If Bill Monroe plans to reprise his long-standing, well-travelled turn as Queen Elizabeth for Vancouver Pride, he and HRH are keeping it close to their chests.
“I think we should leave that as a surprise,” Monroe says. But he did offer the not-so-subtle teaser that it is, after all, the Queen’s 60th year on the throne, which, coincidence of coincidences, dovetails with his own 60th anniversary as a performer.
Read what you will into that.
“I was quite surprised; it was a lovely acknowledgment,” he says of his selection as a Pride grand marshal, along with Miss Universe Canada contestant Jenna Talackova and the late community leader and activist David Holtzman.

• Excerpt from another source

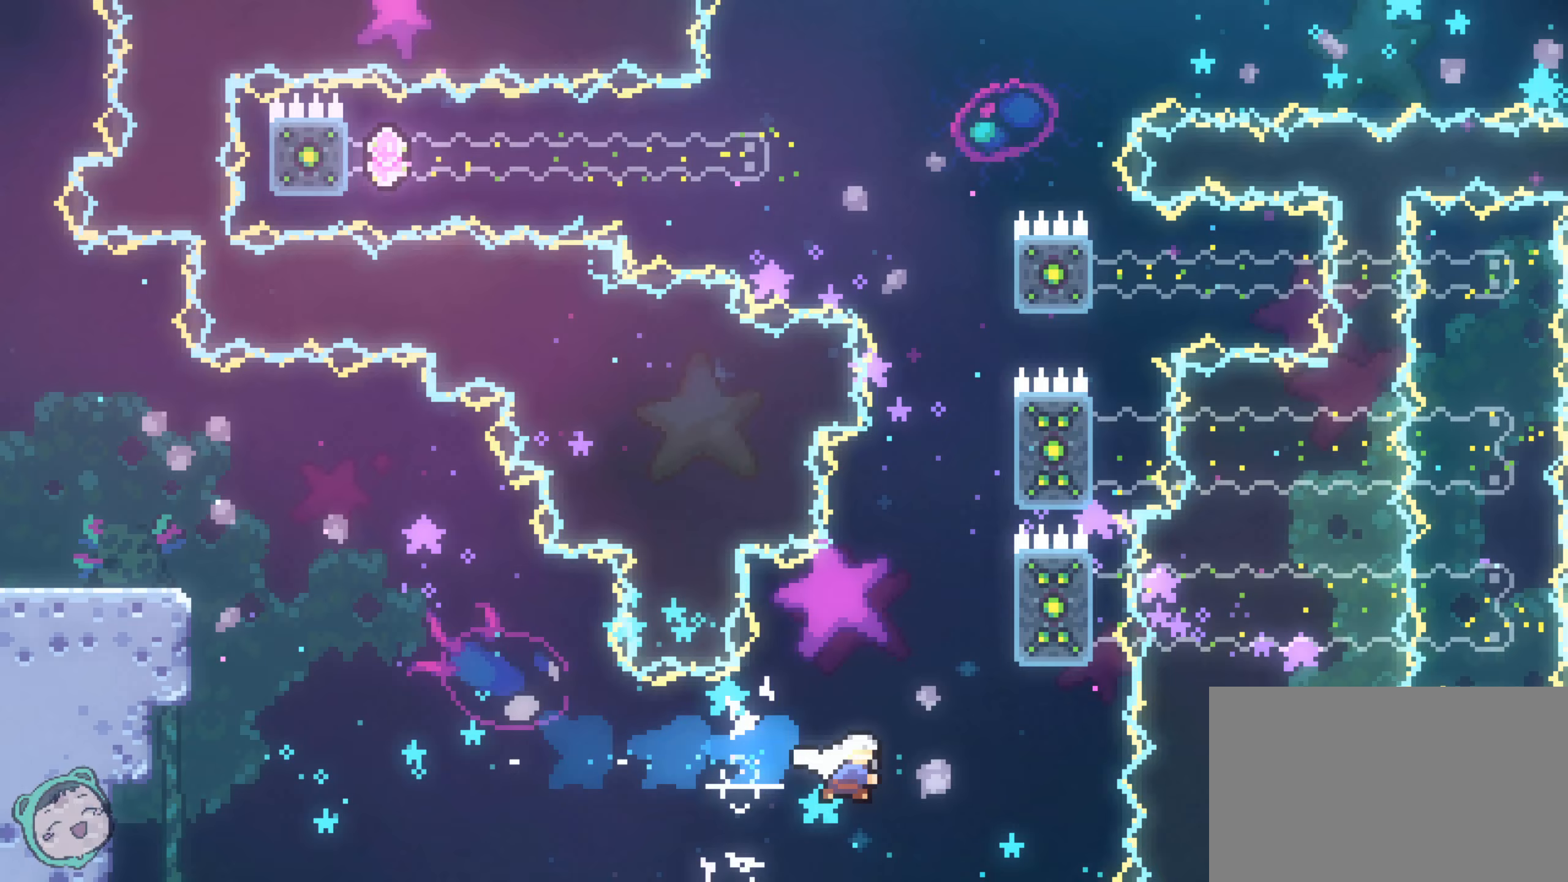
{"dt_ms": 1000, "buttons": [], "left_stick": "up-right", "right_stick": "center"}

“A lot of people, because I had been in the community for so long, thought I’d been grand marshal before,” Monroe, now 78, says. “When you’ve been around the community for 32 years, they have a tendency to think you’ve done everything.”
Monroe’s fundraising resumé is legend.
Bill Monroe has been performing for 60 years.
He says the establishment of People with AIDS by his roommate, Kevin Brown, was a significant springboard. Monroe co-created Starry Night, which he performed in and emceed for the first 16 years, to raise funds for the foundation.
He has also been a great friend to the gay sports community.
“I was doing fundraisers for the Gay Games from 1982 through till 2002 — all different sports.
“At the first Gay Games, in San Francisco, I did the Queen with the Vancouver Men’s Chorus. They made me their first lifetime member [after that],” he says.
Monroe was also the first Canadian to receive the Fellowship Award from the International Gay Bowling Organization, one of the largest gay sports groups in the world.
Monroe says he has emceed too many Pride Day shows to count. “I had been in the parade practically every year since about 1986 — or somewhere in there.”
He sees Pride as a “knitting together of the community.”
He says he’s never had a hard time with the Vancouver audience. Except that one time.
“People are sometimes very vocal in their political things, you know, so I said to the crowd, ‘We got people here from all the different parties who’re going to say Happy Pride, so be polite. They’re guests; be nice to them.’
“I didn’t want anyone booing different ones, and the audience howled and laughed. Then someone wrote a letter that said I reprimanded the crowd, because underneath the polyester was the iron fist.”
“I’ve never seen me in polyester,” he quips, then laughs.
“It was all donated time in those days, which wasn’t easy. It was very expensive for me, because I couldn’t wear the same thing twice,” he notes.
It’s been great fun, he adds. “I still sing and I’m still a blonde.”
Like Monroe, Holtzman leveraged his considerable talents to build community.
Holtzman worked as executive director of A Loving Spoonful from 1996 to 2001. He also directed Leadership Vancouver from 2001 to 2006 and, in the last 25 years, worked in Europe, Asia and around North America with the Department of External Affairs, Rick Hansen’s Man in Motion tour, World University Service of Canada and the Canadian Council on Learning. Most recently he served as Out on Screen’s director of operations and human resources.
David Holtzman (right) walks in the Pride parade in the late 1990s with his brother Andy for A Loving Spoonful.
Holtzman, who died suddenly of a heart attack while on vacation with his partner, Peter Regier, in April, was recently remembered at an emotional and festive memorial for his ability to bring people together.
“I was pleased and honoured and touched that they had selected him [as grand marshal],” a very moved Regier told Xtra
“Pride was important to David, so I know he would think it was a big honour. I will be there, with a few friends, definitely focusing on fun and playfulness,” Regier says.
“As a fixture on the floats of various organizations, he certainly wore his share of glitter and boas in Pride parades over the years,” Regier says. “David loved a party.”
For Holtzman, the Pride parade was also about “sharing the LGBTQ story with the larger community — the story of inclusion, love, joy and life,” he adds.
“For me, when I think of David — David Holtzman had no shame, and he also had an incredible love of life. Those two things together made him irresistible to me, and I think to many, many other people.
“He brought that to bear at every Pride parade,” Regier says.